In my current dissertation project I am working with a further development of this idea, calling it “macro-closure” (at least until I can find a better name for it).  While McCloud is interested in how we read (and make) comics, any comics, I am mostly interested in superhero comics, and even when I am not (the main focus of the first chapter, maybe two, of my dissertation is Love & Rockets) I am interested in how mainstream American comics (i.e. superhero comics, stuff by the Big Two) influence so-called alternative comics.  As such, continuity is a central concern for these bloated dinosaur superhero franchises.
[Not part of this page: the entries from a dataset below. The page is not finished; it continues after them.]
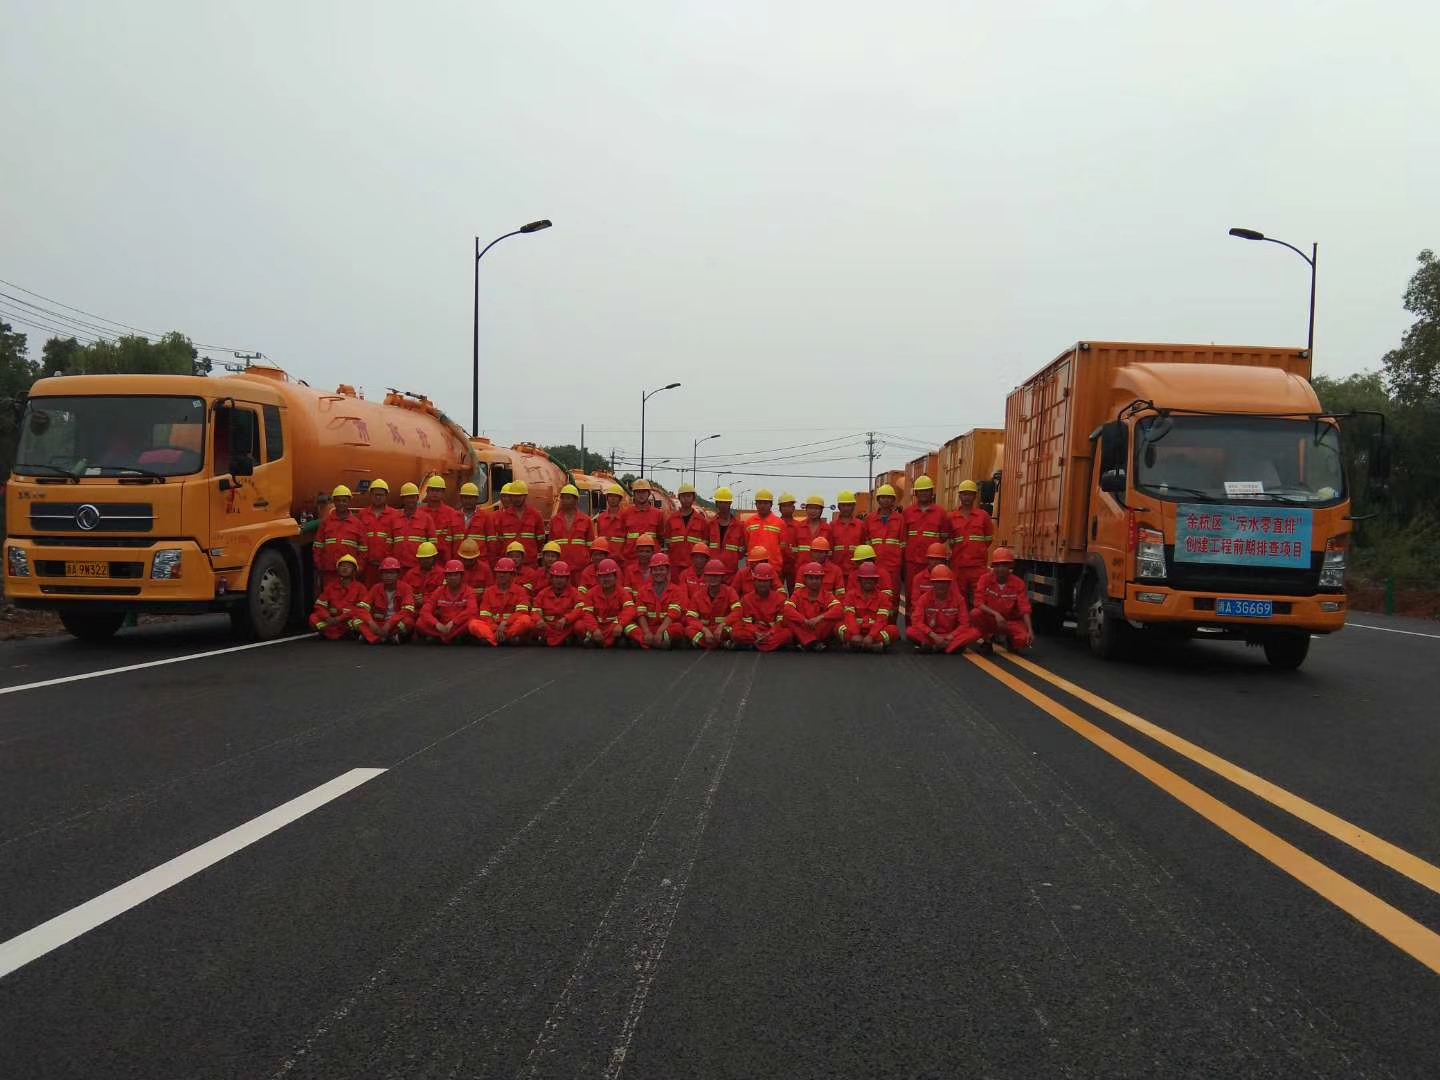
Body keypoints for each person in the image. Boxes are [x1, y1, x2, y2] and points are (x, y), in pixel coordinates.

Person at [970, 547, 1034, 654]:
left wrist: (1030, 630)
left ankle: (1010, 638)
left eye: (1004, 565)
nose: (1001, 569)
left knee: (1024, 640)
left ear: (1010, 567)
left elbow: (1025, 608)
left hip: (1010, 621)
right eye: (997, 565)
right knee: (975, 614)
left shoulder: (1019, 583)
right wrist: (995, 614)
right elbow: (978, 602)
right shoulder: (984, 579)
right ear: (993, 567)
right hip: (992, 620)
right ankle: (987, 641)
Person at [906, 565, 981, 653]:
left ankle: (935, 647)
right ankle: (951, 647)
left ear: (949, 583)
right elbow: (917, 621)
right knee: (910, 631)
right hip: (931, 635)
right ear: (932, 583)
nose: (941, 585)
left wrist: (951, 635)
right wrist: (933, 635)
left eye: (944, 582)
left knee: (975, 633)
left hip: (950, 635)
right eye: (938, 582)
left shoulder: (959, 599)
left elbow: (964, 624)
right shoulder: (924, 599)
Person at [902, 475, 949, 610]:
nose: (923, 493)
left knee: (934, 594)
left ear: (932, 492)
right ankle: (911, 627)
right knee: (912, 596)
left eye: (927, 490)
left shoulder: (941, 513)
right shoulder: (907, 513)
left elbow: (944, 536)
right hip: (912, 562)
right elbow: (903, 537)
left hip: (933, 562)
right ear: (916, 493)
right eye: (921, 491)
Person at [575, 559, 644, 648]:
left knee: (634, 630)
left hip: (615, 627)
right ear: (598, 578)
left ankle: (596, 641)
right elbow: (586, 614)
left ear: (615, 577)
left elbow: (630, 610)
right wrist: (594, 629)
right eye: (602, 576)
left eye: (608, 576)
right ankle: (602, 640)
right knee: (578, 626)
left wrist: (620, 624)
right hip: (598, 626)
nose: (605, 579)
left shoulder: (622, 593)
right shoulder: (592, 593)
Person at [949, 479, 994, 606]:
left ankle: (976, 625)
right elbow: (950, 540)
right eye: (964, 494)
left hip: (978, 567)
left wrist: (977, 551)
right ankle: (963, 625)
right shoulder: (951, 517)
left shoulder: (983, 516)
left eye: (970, 494)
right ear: (959, 496)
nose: (967, 497)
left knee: (979, 601)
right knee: (959, 602)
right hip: (959, 566)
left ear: (974, 496)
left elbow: (988, 539)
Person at [727, 562, 791, 652]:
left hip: (772, 632)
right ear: (754, 581)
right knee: (736, 633)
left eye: (765, 581)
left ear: (771, 582)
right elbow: (746, 623)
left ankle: (755, 645)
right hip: (754, 632)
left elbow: (780, 623)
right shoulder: (747, 599)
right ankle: (769, 645)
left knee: (787, 634)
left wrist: (770, 633)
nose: (762, 584)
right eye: (760, 581)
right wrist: (756, 633)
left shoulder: (780, 599)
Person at [469, 558, 534, 645]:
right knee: (473, 624)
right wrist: (496, 628)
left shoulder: (520, 591)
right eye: (499, 572)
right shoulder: (489, 592)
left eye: (505, 573)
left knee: (526, 620)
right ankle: (505, 638)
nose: (501, 575)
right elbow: (485, 616)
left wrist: (505, 623)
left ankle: (492, 639)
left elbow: (521, 612)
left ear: (512, 575)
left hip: (510, 625)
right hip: (493, 627)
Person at [354, 556, 416, 644]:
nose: (388, 576)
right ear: (381, 575)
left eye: (391, 573)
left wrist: (389, 624)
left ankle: (370, 637)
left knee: (409, 621)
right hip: (378, 623)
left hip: (394, 624)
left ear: (398, 574)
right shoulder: (376, 588)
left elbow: (407, 610)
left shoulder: (406, 588)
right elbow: (362, 608)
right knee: (356, 620)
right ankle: (387, 638)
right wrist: (371, 623)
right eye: (385, 573)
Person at [836, 563, 897, 652]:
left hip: (875, 632)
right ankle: (873, 647)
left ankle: (856, 645)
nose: (868, 581)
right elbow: (849, 616)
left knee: (893, 630)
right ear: (859, 580)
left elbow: (882, 619)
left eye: (871, 579)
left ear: (876, 581)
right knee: (838, 627)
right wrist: (855, 634)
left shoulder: (883, 597)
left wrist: (871, 636)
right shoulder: (851, 595)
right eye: (865, 579)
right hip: (856, 631)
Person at [784, 561, 843, 650]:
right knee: (787, 618)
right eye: (811, 578)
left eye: (817, 578)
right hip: (804, 627)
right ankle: (812, 642)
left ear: (822, 579)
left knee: (834, 619)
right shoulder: (798, 594)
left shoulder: (827, 595)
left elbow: (839, 609)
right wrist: (803, 620)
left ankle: (807, 642)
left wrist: (819, 618)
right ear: (805, 579)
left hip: (819, 628)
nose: (814, 581)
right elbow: (787, 609)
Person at [416, 560, 477, 644]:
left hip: (459, 626)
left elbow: (472, 610)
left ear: (462, 576)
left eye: (455, 575)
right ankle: (447, 637)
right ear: (445, 577)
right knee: (420, 622)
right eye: (449, 575)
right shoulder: (439, 591)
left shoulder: (469, 591)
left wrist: (454, 622)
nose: (452, 578)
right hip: (442, 627)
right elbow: (425, 611)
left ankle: (444, 638)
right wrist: (436, 624)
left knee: (472, 622)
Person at [314, 484, 364, 586]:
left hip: (350, 572)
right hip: (329, 570)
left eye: (344, 500)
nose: (341, 503)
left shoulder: (358, 524)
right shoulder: (326, 523)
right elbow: (318, 546)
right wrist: (320, 565)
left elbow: (363, 549)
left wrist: (358, 568)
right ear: (334, 502)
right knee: (329, 598)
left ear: (349, 501)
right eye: (338, 500)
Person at [632, 552, 685, 649]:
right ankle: (660, 644)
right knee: (630, 626)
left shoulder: (676, 591)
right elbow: (640, 614)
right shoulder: (643, 591)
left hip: (666, 628)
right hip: (649, 628)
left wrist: (660, 632)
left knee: (678, 628)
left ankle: (647, 643)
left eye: (661, 569)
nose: (658, 573)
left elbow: (672, 615)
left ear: (667, 570)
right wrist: (647, 632)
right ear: (651, 571)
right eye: (655, 570)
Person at [686, 559, 741, 649]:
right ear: (705, 577)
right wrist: (704, 629)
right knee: (688, 630)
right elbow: (690, 618)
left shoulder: (730, 592)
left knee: (738, 630)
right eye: (710, 575)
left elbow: (738, 612)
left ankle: (704, 644)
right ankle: (721, 644)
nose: (713, 578)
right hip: (706, 629)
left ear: (722, 577)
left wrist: (722, 625)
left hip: (724, 629)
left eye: (716, 576)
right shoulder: (698, 595)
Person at [309, 554, 366, 640]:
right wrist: (327, 617)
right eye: (342, 566)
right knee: (313, 617)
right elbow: (320, 605)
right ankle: (328, 632)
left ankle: (344, 633)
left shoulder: (360, 588)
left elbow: (361, 609)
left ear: (354, 571)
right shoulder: (330, 587)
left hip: (347, 621)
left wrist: (340, 617)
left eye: (348, 566)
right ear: (338, 569)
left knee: (359, 620)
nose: (344, 568)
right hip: (332, 620)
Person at [530, 561, 586, 646]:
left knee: (580, 626)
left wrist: (566, 619)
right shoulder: (543, 593)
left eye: (562, 577)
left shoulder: (574, 593)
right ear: (551, 578)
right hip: (548, 627)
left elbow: (580, 609)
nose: (559, 580)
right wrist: (539, 620)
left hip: (566, 627)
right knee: (529, 624)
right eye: (556, 577)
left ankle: (570, 637)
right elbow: (535, 610)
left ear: (567, 579)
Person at [356, 479, 399, 586]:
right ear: (370, 495)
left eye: (381, 495)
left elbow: (397, 541)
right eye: (375, 494)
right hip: (367, 566)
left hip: (387, 567)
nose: (378, 497)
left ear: (386, 496)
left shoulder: (395, 515)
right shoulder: (362, 514)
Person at [489, 481, 544, 564]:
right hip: (508, 563)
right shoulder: (502, 517)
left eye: (519, 496)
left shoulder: (536, 515)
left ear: (525, 496)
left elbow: (540, 540)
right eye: (514, 496)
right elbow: (499, 542)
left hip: (529, 562)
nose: (516, 498)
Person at [864, 483, 906, 589]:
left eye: (889, 497)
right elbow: (866, 542)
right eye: (883, 497)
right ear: (878, 500)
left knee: (893, 594)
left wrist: (900, 565)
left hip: (893, 566)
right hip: (875, 565)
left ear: (893, 500)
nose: (886, 500)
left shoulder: (900, 519)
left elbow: (903, 543)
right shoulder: (870, 519)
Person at [392, 482, 436, 572]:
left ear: (417, 498)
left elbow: (433, 544)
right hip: (398, 567)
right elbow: (389, 543)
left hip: (418, 567)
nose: (410, 500)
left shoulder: (426, 518)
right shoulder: (394, 519)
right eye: (407, 497)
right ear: (402, 499)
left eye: (413, 497)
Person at [549, 483, 594, 570]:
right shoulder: (554, 520)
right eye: (563, 498)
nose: (565, 501)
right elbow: (551, 545)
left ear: (576, 500)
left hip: (580, 567)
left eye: (568, 498)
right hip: (560, 568)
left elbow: (590, 545)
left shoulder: (586, 520)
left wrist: (586, 560)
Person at [708, 487, 747, 582]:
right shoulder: (710, 524)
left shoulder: (739, 526)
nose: (723, 505)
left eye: (726, 502)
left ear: (730, 504)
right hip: (712, 571)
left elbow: (741, 553)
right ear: (716, 504)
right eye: (720, 502)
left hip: (731, 574)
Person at [665, 482, 710, 565]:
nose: (686, 499)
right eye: (683, 496)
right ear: (679, 498)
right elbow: (667, 542)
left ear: (693, 498)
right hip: (675, 563)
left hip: (694, 565)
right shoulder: (671, 519)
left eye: (689, 496)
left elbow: (705, 544)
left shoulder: (701, 521)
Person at [623, 479, 665, 563]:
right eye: (638, 492)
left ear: (648, 494)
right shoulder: (626, 513)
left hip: (652, 560)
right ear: (634, 494)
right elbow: (623, 537)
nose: (641, 495)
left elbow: (661, 537)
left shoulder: (658, 514)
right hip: (631, 559)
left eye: (643, 492)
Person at [422, 476, 463, 559]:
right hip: (425, 559)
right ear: (427, 491)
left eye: (438, 491)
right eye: (432, 490)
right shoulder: (420, 513)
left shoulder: (452, 514)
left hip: (445, 560)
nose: (434, 493)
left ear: (443, 492)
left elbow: (457, 542)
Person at [743, 489, 785, 572]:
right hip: (753, 567)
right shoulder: (749, 522)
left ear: (771, 505)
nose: (762, 506)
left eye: (765, 503)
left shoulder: (780, 523)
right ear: (756, 504)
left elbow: (783, 548)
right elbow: (746, 543)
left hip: (773, 568)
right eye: (759, 503)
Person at [829, 490, 866, 567]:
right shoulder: (832, 526)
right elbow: (829, 550)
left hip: (856, 568)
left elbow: (864, 546)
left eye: (849, 505)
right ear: (839, 506)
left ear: (854, 506)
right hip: (837, 568)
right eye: (843, 505)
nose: (846, 508)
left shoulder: (861, 525)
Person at [595, 484, 629, 562]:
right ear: (607, 498)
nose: (613, 499)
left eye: (615, 496)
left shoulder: (626, 517)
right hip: (604, 559)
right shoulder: (601, 518)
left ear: (620, 499)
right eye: (610, 496)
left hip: (621, 560)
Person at [456, 481, 488, 557]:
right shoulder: (454, 516)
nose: (468, 501)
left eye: (471, 498)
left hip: (479, 558)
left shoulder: (485, 517)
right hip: (459, 559)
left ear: (476, 499)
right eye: (465, 497)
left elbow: (491, 543)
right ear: (461, 498)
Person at [777, 493, 801, 589]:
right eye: (784, 506)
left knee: (795, 591)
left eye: (789, 506)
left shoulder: (799, 526)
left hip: (794, 565)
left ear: (793, 508)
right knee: (777, 591)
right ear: (780, 508)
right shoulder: (775, 524)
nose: (787, 508)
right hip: (778, 564)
Fifty-plus years of stories has made quite a mess, a mess that both DC and Marvel have tried to clean up more than once, leading to an even bigger mess of contradictions, parallel worlds, ruptures. . .

But it is my assertion that part of being a superhero comics fan is this practice of broader closure, of finding ways to smooth over the ruptures, to make sense of the contradictions, even if often in order to make that sense we as readers have to positionally erase events from the continuity, mostly by just not thinking about them, arguing their lack of legitimacy, making a case for the greater authenticity of other aspects of the convoluted history of a character or a title.

Furthermore, those ruptures are productive for comics writers, because they provide entry points in what is a non-linear narrative that is constantly being re-written, re-imagined – new meanings are always emerging from the old.

When I was a kid I didn’t have regular access to a comics shop. I still bought my comics at a newsstand, or if I was lucky, I’d find a box of them to pick through at a flea market.  As such, there were huge gaps in my collection. I could not count on getting new comics every Wednesday. I could not count on getting the next issue of Amazing Spider-man to find out what happened next, but I learned enough of the tropes of the genre that I could piece it together.  As much as I would have loved to own every issue to connect up the 1960s Ditko-era Spidey with the Roger Stern period of my heyday in the 80s, I did not need that gap filled in by issues (if anything those would only reinforce the contradiction of a Peter Parker who had not aged despite being college-aged in the 60s), instead I could use the elastic nature of comic time to bring any two or more stories together, to make sense of how he moved from event to the other.  I could find my own closure between issues or between titles or between versions of the character. It was my engagement with the form that unified the character through my identification with it. Ultimately, the if the story made sense it was because of what I as the reader provided it.